Respiratory Insufficiency Clinical Trial
Official title:
Effect of Sleep Disruption on the Outcome of Weaning From Mechanical Ventilation
Mechanically ventilated patients in the Intensive Care Unit (ICU) are highly susceptible to
sleep disruption. Several studies in the last 15 years have demonstrated an extremely poor
sleep quality and abnormal sleep pattern evaluated by polysomnography (PSG) devices (the gold
standard method for evaluating sleep quality and quantity). Discontinuation of mechanical
ventilation should be considered as soon as possible when a patient's condition starts to
improve.
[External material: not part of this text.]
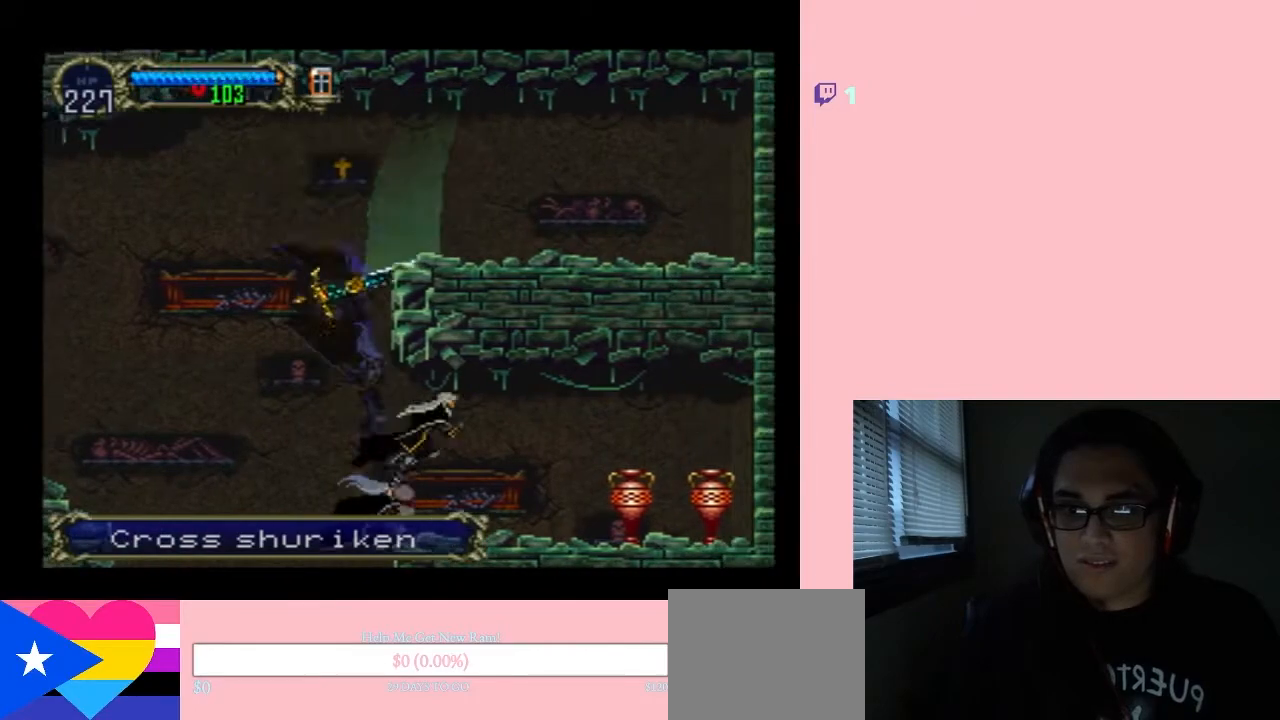
{"buttons": ["DPAD_RIGHT"], "left_stick": "center", "right_stick": "center", "events": [[17, "B", "up"]]}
A patient's ability to be weaned from the mechanical ventilator can be assessed
using two step approaches including a Rapid Shallow Breathing Index (RSBI) calculation then a
spontaneous breathing trial (SBT) to determine the likelihood of success or failure before
considering endotracheal extubation. The rate of weaning failure from the first SBT attempt
has been reported to be 35-55%. The reason for weaning failure may be complex and
multifactorial. An association between sleep disruption and weaning outcome has never been
studied. The goal of this study is to look for an association between poor sleep quality and
failure of a weaning attempt.
This study is an observational, physiological study investigating sleep quality and quantity
in patients who will be weaned by recording standard PSG (from 17:00 to 08:00) at night
before a weaning attempt. Sleep characteristics of patients failing or passing the weaning
attempt will be compared. In addition, we will compare sleep patterns before and after
endotracheal extubation.
This clinical physiological study will take place over a period of 2-14 days, depending on
the participant.
Assessment of the readiness to wean using RSBI calculation and an SBT are standard practice
in the ICU, and the decision to perform one is made by the ICU team. They are usually
performed in the morning between 08:00 and 10:00. The RSBI calculation will be performed by
disconnecting the patient from the ventilator for 2-3 minutes and then measuring the
breathing frequency and average tidal volume for 1 minute. A value of the RSBI index <
100-105 breaths/min×L predicts a possible successful SBT. The SBT will be performed using
flow-by technique (Pressure Support (PS)/Continuous Positive Airway Pressure (CPAP) 0/0
cmH2O) for 30 to 120 minutes and at a Fraction of Inspired Oxygen (FiO2) below 0.5 when the
RSBI index < 100-105 breaths/min×L. A T-piece trial gives the most reliable assessment of
weaning capability, but it is often reserved for the most challenging patients. Using flow-by
(PS/CPAP 0/0 cmH2O) will give a similar indication of weaning capability in comparison to
T-piece, but will allow the Respiratory Therapists to keep the same equipment and to monitor
tidal volume and minute ventilation throughout the test. During the SBT, respiratory and
hemodynamic parameters will be continuously monitored. Determining the success or failure of
the SBT will be performed by the clinical team. For patients who pass the SBT, the decision
for extubation is made by the ICU clinical team independently from this study. For the
purpose of the study, a daily screening will be performed each afternoon by the Respiratory
Therapist to identify patients who will have a RSBI calculation and an SBT the following day.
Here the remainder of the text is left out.